■ TEXT
────────────────────

The semantic web: the future of search engines

An interview with Prof. Dr. Frank van Harmelen of the Vrije Universiteit Amsterdam, Faculty of Sciences, Department of Artificial Intelligence

Source: www.oryon.nl, November 2003

Let's start with the most obvious question: what does the semantic web actually entail?

Van Harmelen: 'To provide you with a clear explanation, we should look at the limitations of the current world-wide web. On the one hand, the world-wide web is a huge success - ten years ago, nobody would have foreseen that would have such a great influence on our daily lives. However, at the same time it has a number of major limitations. Currently the web is very useful if you are able to read English or another language and able to comprehend images and photographs. People are well equipped for this task, but for computers this is another matter entirely. Computers are completely unable to handle the current web, at least as far as its content is concerned. And for this reason, computers are of very little use to us when we are looking for information on the web. In this sense computers provide us with extremely limited support. The only thing your expensive PC does, is retrieve information from a single location, move it to another location and display it on your screen. However, we are left to our own devices when it comes to understand, combine, interpret, select, evaluate etc. this information. Computers are unable to assist us in this task, because they simply do not comprehend what is said in those pages.

────────────────────

■ EXERCISE DATA
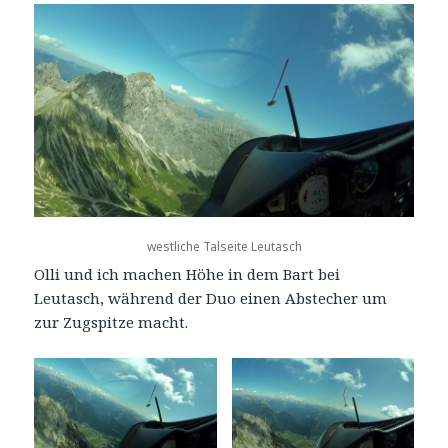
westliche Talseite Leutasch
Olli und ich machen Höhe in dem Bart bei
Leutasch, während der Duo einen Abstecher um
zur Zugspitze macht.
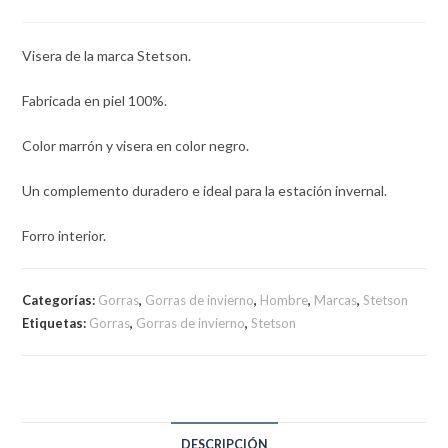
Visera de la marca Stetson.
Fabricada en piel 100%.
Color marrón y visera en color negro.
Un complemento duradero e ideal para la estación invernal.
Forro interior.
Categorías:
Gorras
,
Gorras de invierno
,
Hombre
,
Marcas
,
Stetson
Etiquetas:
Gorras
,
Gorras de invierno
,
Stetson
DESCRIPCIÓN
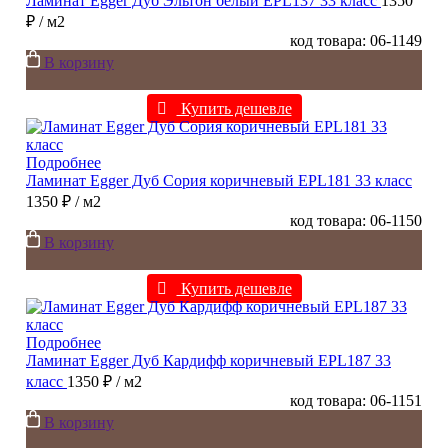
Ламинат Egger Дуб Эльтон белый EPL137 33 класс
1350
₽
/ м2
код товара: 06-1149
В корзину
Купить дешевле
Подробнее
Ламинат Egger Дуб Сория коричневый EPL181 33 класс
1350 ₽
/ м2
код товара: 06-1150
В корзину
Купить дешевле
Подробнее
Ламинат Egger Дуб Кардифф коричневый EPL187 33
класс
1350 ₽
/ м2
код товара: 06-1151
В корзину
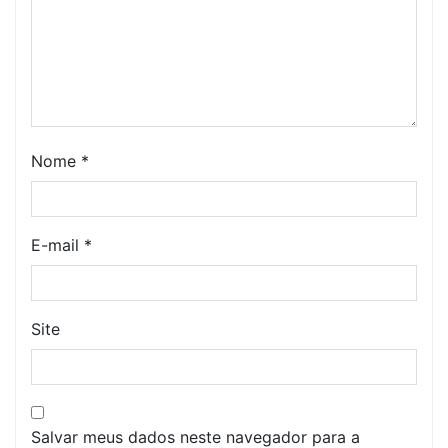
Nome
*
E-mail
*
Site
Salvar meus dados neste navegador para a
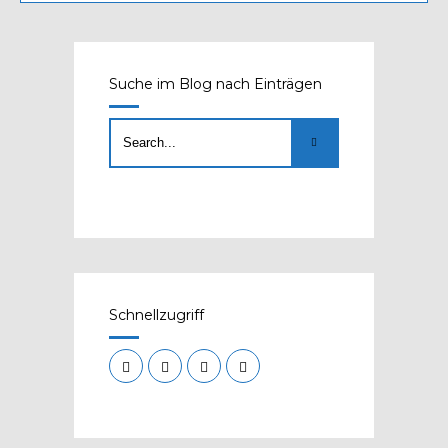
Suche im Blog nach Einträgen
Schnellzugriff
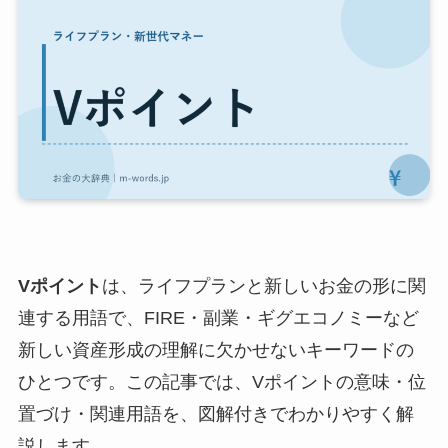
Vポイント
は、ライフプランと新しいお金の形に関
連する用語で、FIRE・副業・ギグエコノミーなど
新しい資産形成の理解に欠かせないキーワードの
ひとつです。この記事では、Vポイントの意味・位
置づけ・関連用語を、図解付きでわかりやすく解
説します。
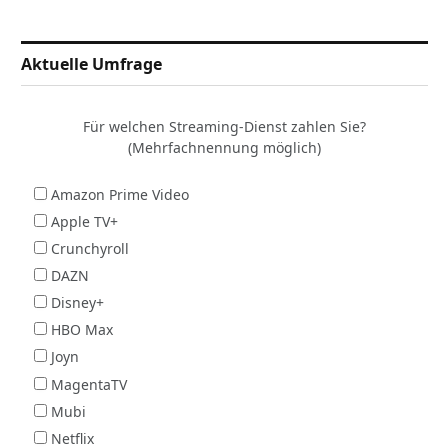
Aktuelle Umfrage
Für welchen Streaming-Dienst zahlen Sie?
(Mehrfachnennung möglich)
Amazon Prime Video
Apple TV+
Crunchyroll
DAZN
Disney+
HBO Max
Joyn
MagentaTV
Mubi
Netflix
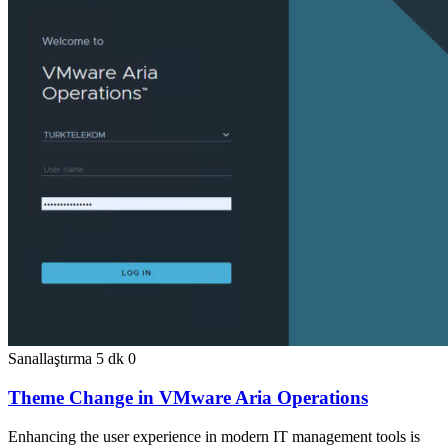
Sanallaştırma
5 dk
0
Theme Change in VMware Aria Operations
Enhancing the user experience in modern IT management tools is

────────────────────

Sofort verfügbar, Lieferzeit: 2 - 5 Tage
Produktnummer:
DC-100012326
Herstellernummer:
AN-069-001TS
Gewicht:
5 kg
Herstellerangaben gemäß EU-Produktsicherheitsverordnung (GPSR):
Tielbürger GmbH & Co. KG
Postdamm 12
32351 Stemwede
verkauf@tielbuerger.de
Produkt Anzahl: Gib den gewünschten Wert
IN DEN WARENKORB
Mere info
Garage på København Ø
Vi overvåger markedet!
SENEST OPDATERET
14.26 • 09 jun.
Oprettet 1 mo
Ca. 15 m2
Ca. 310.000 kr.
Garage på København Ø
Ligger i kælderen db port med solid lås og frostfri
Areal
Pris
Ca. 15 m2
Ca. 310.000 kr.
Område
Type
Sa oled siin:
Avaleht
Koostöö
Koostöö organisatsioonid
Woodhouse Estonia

────────────────────

■ WRITTEN TASK 1
State whether each of the following statements agrees with the semantic web interview. Answer yes or no, and quote the words of the interview that decide each one. (a) Computers are able to handle the content of the current web. (b) The interview's source is dated November 2003. (c) Van Harmelen says a PC helps us interpret and evaluate the information it displays.
■ WRITTEN TASK 2
Reproduce the passage of the semantic web interview starting with "An interview with" and going on through "web actually entail?", keeping every word exact.

■ ANSWER 1
(a) No: "Computers are completely unable to handle the current web, at least as far as its content is concerned."
(b) Yes: "Source: www.oryon.nl, November 2003"
(c) No: "However, we are left to our own devices when it comes to understand, combine, interpret, select, evaluate etc. this information."

■ ANSWER 2
An interview with Prof. Dr. Frank van Harmelen of the Vrije Universiteit Amsterdam, Faculty of Sciences, Department of Artificial Intelligence

Source: www.oryon.nl, November 2003

Let's start with the most obvious question: what does the semantic web actually entail?